DESCRIPTION OF THE TASK:
In the listing below, find the line with "I look for traces of ancestry." and the line with "I look like my". Repeat those two lines and all lines between them exactly.

SOURCE DATA:
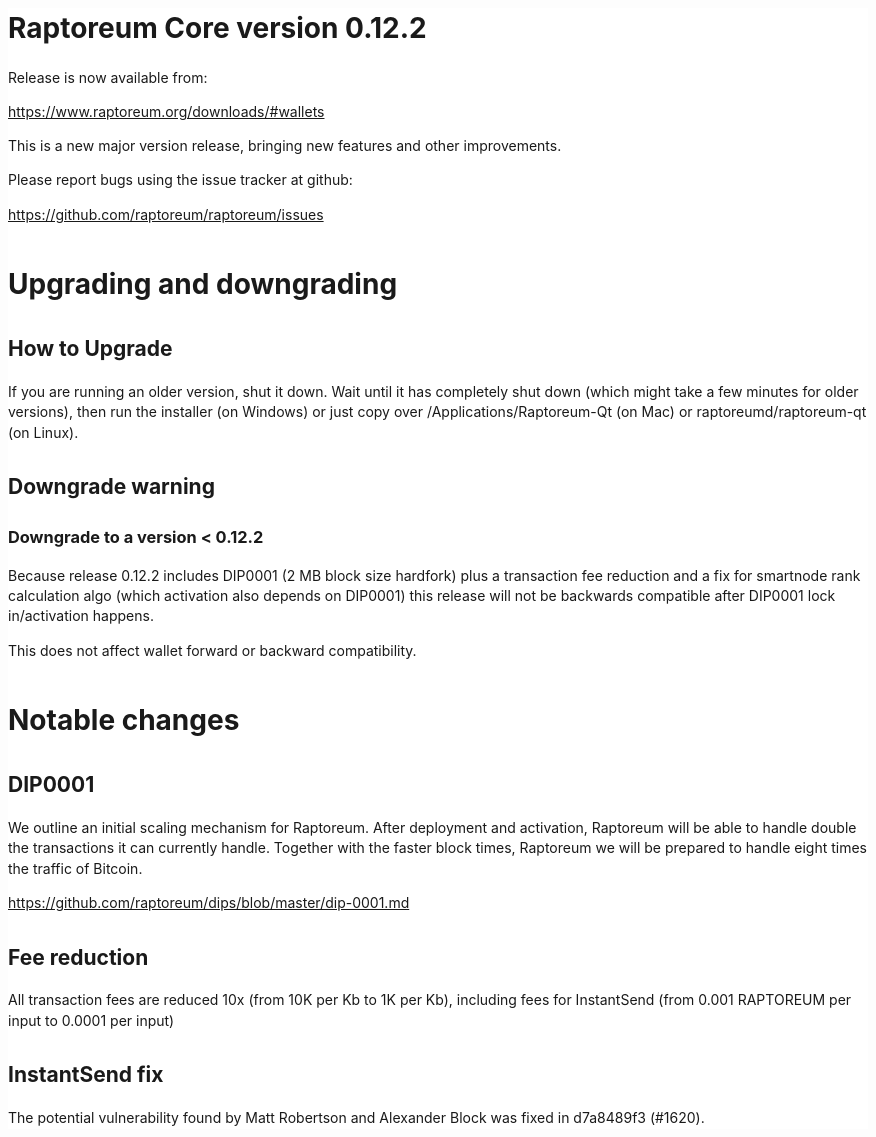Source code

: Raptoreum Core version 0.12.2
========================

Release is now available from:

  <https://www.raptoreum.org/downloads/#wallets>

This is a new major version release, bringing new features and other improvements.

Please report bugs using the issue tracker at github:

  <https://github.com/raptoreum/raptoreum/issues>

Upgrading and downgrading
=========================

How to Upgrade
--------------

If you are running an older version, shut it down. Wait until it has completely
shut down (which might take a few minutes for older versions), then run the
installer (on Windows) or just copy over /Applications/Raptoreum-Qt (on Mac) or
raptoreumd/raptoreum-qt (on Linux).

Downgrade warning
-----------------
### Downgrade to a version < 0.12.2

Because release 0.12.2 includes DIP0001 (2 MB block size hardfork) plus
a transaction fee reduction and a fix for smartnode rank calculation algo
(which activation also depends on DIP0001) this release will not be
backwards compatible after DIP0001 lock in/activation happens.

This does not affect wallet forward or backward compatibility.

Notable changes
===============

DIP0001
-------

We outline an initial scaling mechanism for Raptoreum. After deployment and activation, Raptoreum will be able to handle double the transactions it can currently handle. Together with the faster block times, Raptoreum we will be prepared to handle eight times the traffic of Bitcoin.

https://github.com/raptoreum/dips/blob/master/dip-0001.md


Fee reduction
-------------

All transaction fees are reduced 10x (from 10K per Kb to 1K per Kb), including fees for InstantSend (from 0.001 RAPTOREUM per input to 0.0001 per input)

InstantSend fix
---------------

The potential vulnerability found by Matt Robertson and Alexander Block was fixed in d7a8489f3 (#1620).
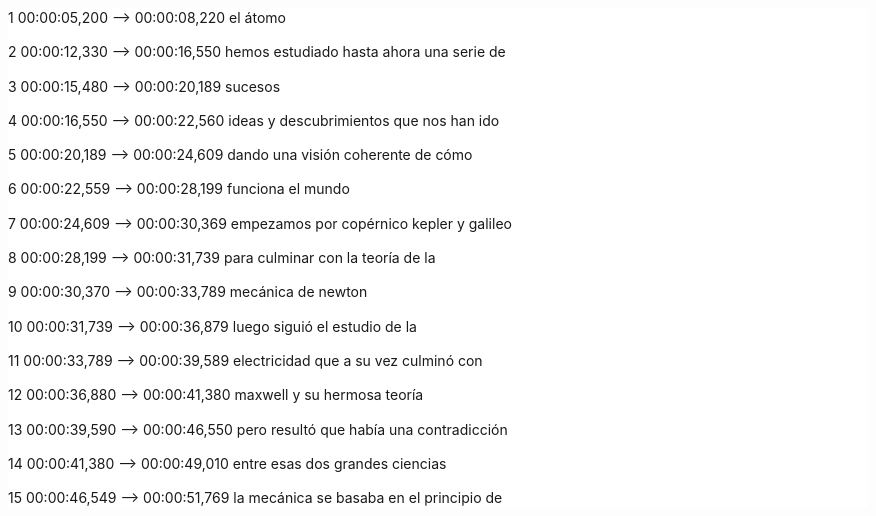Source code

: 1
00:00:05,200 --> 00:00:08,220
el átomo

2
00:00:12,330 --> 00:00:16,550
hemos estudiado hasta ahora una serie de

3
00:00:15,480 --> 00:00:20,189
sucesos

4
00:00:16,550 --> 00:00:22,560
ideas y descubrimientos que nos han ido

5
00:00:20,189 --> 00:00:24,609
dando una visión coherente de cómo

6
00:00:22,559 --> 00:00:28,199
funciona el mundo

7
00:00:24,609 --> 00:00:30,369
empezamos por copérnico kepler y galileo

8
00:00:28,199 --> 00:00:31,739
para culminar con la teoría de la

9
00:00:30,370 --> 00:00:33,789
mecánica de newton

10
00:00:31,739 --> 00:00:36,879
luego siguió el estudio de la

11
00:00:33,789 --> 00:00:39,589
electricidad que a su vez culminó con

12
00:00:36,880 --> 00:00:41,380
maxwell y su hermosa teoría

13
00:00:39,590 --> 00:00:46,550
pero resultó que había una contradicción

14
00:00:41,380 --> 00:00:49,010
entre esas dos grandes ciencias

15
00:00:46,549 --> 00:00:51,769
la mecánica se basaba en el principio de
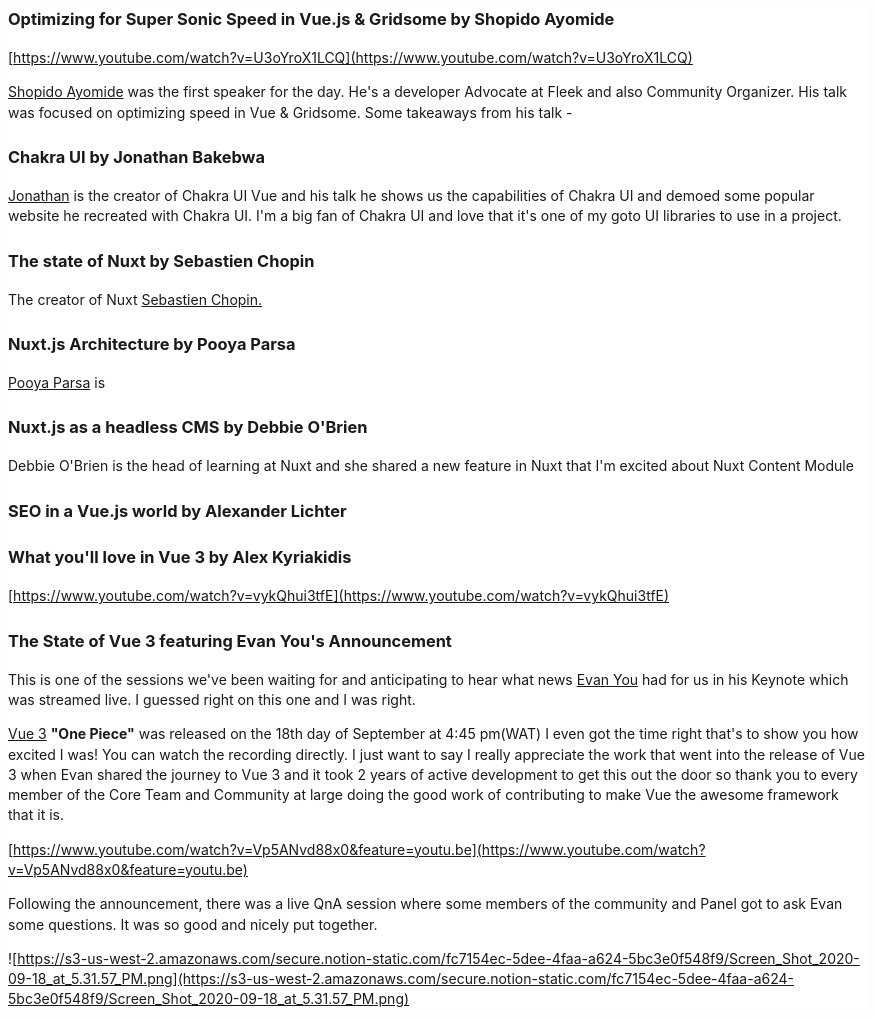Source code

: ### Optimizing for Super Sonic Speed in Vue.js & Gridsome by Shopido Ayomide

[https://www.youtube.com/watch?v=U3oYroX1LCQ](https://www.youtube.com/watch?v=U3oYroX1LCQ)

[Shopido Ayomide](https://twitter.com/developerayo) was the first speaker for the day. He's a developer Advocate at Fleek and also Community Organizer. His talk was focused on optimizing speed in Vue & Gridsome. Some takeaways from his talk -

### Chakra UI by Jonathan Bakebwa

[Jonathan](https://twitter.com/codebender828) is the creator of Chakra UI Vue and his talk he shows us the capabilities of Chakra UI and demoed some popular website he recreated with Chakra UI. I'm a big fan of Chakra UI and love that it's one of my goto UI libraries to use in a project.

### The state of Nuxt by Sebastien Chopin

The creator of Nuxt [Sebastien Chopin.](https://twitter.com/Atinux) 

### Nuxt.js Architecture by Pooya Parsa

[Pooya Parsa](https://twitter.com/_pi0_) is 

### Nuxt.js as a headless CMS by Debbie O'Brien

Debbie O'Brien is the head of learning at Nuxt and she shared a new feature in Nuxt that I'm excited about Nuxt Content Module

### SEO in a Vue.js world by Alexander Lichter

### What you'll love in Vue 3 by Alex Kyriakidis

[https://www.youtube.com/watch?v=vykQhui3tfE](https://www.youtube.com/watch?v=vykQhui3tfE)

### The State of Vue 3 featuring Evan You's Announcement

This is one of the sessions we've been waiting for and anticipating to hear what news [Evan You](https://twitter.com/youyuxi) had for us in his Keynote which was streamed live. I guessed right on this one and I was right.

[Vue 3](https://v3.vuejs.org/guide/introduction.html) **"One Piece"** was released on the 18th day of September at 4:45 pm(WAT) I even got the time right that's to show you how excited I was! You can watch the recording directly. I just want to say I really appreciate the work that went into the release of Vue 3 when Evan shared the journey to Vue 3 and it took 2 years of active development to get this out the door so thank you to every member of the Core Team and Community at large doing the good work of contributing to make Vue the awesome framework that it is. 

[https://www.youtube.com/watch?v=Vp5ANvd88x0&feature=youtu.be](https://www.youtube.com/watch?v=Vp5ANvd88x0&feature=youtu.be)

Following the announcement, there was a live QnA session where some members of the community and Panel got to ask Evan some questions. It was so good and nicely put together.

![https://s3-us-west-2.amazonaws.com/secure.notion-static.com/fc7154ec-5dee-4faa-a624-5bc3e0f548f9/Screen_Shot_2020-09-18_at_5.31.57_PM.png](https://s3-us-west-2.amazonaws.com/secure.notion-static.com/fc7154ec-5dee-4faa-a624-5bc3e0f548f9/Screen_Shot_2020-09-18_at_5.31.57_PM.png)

* * *

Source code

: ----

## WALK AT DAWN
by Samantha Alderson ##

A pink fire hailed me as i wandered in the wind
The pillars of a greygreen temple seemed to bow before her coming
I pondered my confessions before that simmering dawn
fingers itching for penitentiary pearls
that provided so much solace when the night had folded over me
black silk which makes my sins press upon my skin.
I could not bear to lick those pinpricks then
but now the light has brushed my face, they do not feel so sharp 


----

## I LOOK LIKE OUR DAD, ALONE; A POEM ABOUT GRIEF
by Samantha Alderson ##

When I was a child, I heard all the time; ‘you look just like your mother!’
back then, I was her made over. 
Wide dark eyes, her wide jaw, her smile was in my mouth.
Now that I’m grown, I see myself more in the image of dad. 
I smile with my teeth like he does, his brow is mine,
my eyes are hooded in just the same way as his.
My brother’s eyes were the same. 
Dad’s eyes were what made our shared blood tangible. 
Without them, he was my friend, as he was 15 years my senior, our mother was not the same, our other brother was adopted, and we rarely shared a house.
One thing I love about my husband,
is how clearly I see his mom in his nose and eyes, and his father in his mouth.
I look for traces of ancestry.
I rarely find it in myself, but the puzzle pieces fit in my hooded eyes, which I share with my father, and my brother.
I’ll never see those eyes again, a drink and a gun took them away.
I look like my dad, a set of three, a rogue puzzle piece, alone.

EXERCISE RESPONSE:
I look for traces of ancestry.
I rarely find it in myself, but the puzzle pieces fit in my hooded eyes, which I share with my father, and my brother.
I’ll never see those eyes again, a drink and a gun took them away.
I look like my dad, a set of three, a rogue puzzle piece, alone.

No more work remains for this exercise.